[Dataset entries]

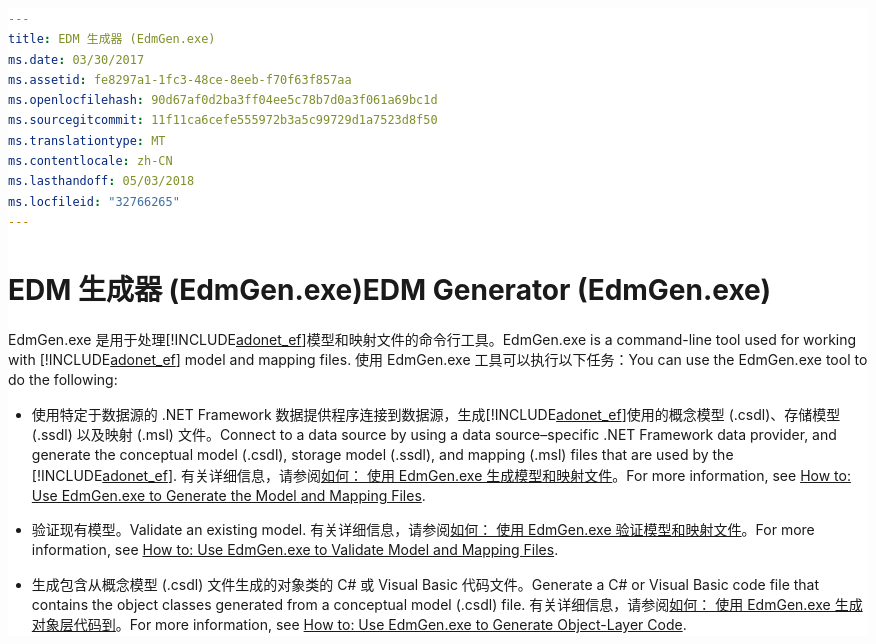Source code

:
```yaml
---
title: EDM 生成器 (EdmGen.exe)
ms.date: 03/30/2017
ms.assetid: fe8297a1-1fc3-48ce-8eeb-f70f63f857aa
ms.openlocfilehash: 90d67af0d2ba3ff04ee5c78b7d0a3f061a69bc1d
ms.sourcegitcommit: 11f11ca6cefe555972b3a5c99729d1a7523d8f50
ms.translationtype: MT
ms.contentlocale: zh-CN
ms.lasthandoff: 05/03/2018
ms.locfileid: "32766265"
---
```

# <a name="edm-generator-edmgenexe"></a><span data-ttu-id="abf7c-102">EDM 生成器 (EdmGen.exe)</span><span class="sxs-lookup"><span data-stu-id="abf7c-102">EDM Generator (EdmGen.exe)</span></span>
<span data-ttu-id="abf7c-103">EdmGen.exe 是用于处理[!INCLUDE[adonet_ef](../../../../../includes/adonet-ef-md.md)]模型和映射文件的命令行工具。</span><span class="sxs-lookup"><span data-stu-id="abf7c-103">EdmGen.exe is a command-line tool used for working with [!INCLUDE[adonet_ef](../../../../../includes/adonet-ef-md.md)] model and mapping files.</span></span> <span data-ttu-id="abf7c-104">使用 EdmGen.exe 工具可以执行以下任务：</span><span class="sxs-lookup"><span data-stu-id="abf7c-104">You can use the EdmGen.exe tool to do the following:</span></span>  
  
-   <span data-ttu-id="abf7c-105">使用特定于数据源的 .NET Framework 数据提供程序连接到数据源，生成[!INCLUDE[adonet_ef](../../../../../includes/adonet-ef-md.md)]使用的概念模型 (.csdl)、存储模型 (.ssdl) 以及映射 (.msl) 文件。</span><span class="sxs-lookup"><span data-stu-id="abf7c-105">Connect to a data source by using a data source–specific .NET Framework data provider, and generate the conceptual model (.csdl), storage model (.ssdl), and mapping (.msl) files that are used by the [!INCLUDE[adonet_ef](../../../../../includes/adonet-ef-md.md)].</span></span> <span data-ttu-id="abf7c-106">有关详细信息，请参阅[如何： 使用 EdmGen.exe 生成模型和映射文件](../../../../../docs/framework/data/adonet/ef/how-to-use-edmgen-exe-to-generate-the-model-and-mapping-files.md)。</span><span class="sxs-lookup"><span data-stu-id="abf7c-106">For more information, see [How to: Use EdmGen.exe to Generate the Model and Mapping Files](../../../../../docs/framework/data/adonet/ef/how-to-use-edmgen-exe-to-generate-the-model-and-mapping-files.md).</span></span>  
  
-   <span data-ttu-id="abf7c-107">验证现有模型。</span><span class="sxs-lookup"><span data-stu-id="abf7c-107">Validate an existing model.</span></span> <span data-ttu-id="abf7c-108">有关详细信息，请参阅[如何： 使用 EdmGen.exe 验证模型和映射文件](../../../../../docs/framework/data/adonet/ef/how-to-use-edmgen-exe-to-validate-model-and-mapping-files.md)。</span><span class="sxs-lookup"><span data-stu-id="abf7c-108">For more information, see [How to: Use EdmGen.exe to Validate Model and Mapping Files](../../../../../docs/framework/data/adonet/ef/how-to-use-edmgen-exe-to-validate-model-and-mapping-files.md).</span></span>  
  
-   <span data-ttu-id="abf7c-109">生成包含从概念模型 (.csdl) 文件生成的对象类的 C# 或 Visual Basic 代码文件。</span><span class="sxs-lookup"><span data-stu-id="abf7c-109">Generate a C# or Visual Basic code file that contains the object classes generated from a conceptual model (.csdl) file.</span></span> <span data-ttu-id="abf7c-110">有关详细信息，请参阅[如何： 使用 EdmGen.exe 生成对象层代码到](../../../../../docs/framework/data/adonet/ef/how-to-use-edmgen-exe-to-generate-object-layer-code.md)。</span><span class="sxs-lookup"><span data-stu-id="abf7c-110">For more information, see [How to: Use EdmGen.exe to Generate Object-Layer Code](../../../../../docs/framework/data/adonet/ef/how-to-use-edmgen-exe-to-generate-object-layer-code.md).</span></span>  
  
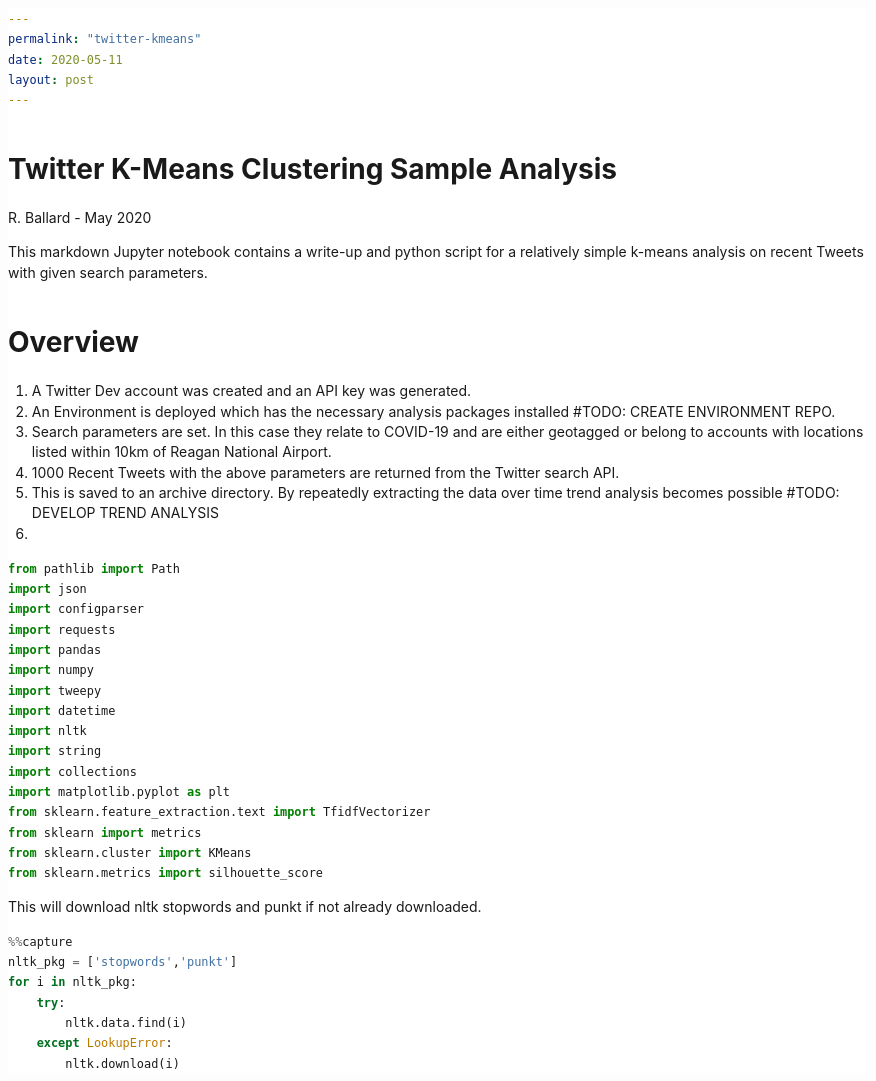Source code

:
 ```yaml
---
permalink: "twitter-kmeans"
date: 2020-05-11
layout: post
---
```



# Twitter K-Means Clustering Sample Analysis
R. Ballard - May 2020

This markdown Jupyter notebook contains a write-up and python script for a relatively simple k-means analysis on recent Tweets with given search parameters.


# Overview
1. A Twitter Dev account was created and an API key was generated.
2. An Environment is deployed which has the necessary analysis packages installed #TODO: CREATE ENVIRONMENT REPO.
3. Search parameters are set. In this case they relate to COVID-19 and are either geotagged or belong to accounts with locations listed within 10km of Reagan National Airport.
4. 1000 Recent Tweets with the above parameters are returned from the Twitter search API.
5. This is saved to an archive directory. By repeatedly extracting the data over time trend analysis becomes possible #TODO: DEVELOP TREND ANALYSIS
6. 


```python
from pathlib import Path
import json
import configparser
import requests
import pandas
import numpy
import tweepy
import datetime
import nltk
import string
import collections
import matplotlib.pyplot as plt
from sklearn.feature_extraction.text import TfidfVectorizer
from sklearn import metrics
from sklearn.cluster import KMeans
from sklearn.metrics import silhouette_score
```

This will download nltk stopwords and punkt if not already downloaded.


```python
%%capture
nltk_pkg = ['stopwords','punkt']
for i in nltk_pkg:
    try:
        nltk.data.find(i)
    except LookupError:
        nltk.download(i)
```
==
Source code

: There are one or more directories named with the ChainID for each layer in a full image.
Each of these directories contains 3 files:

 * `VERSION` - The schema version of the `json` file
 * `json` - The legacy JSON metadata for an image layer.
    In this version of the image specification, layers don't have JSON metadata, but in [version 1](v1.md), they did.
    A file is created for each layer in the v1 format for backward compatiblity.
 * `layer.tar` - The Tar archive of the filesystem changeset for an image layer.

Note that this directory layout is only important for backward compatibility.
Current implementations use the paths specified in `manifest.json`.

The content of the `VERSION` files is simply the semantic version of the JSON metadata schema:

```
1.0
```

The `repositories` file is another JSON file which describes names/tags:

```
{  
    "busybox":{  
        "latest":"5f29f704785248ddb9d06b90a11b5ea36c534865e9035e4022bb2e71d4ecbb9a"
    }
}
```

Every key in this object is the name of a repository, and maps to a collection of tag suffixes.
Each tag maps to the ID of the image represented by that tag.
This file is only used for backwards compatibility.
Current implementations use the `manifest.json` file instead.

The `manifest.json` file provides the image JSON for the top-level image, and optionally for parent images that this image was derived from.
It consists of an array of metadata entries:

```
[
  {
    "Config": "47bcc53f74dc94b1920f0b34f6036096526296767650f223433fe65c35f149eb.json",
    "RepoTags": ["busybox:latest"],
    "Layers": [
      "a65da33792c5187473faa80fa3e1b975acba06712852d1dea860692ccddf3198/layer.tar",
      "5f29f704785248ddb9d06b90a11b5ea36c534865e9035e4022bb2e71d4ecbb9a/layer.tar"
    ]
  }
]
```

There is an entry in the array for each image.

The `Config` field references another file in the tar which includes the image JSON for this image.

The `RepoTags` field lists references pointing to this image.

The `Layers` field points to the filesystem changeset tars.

■ **Exercise objective**:
Above are some records; copy exactly the lines from the one with "file is another" through the one with "Each tag maps", both included, and no others.

■ **Response to the exercise**:
The `repositories` file is another JSON file which describes names/tags:

```
{  
    "busybox":{  
        "latest":"5f29f704785248ddb9d06b90a11b5ea36c534865e9035e4022bb2e71d4ecbb9a"
    }
}
```

Every key in this object is the name of a repository, and maps to a collection of tag suffixes.
Each tag maps to the ID of the image represented by that tag.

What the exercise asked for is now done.